Overview
How can we support all students in becoming responsible “systems citizens” who can think deeply and critically, achieve academically and professionally, and, as members of a global community, have the informed capacity to make a positive difference in the world?
To achieve these objectives, a coalition of the Systems Thinking in Schools Project, the Creative Learning Exchange, SoL Education Partnership, Cloud Institute, and Reos Partners is launching Partnerships for the Future, a focused, multi-year effort to shift K-12 education around the world toward a greater emphasis on critical thinking skills, sustainability education, and systemic approaches in classrooms and across communities. The project will start with a special week-long learning event—Camp Snowball.
Camp Snowball got its name from the “snowball effect,” which reflects our desire to build momentum around this effort through a set of reinforcing processes all focused on successfully developing our students into systems citizens. The contributing factors include:
• A foundation of research-based practices, success stories from demonstration school sites, and shared tools and resources.
• A multi-year project design, not a quick fix.
• A focus on entire communities, not just school systems. Change is hard. We need committed teams with different perspectives and networks to provide resilience and rigor to this effort.
• Business involvement. Students are the workforce of the future. Business needs employees who can deal with the complexity that the future holds. The private sector must join with schools for long-term success.
• Relationships across sectors, school systems, and communities.
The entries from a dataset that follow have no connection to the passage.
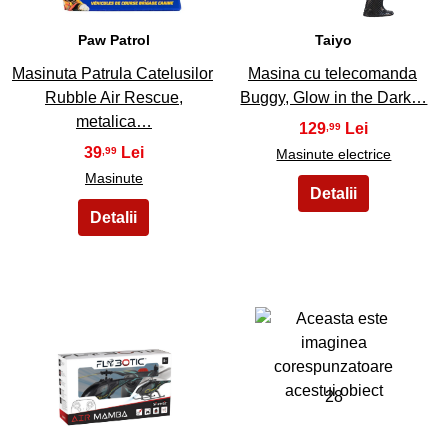
Paw Patrol
Taiyo
Masinuta Patrula Catelusilor
Masina cu telecomanda
Rubble Air Rescue,
Buggy, Glow in the Dark…
metalica…
129
,99
39
,99
Masinute electrice
Masinute
27
28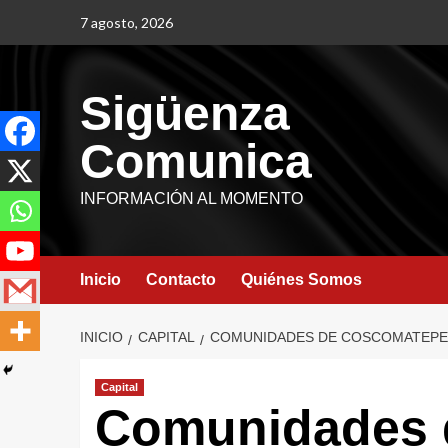
7 agosto, 2026
Sigüenza
Comunica
INFORMACIÓN AL MOMENTO
Inicio
Contacto
Quiénes Somos
INICIO
CAPITAL
COMUNIDADES DE COSCOMATEPEC 
Capital
Comunidades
When diverse teams from different parts of the world come together, businesses can connect with other businesses; community members can connect with other community members; educators and students can join with other educators and students, thus reinforcing the learning that is seeded at Camp Snowball. Cross-sectoral relationships that highlight diverse needs and perspectives are also critical for building creative tension and thus driving these activities to scale.
This work emphasises system dynamics, systems thinking, and education for sustainability. These powerful learning tools reinforce instructional strategies and increase student engagement in learning, regardless of the subject being studied.
We are also working on a structured set of follow-up activities. After Camp Snowball is over, teams will benefit from ongoing coaching and support as they work to implement personal and systemic changes.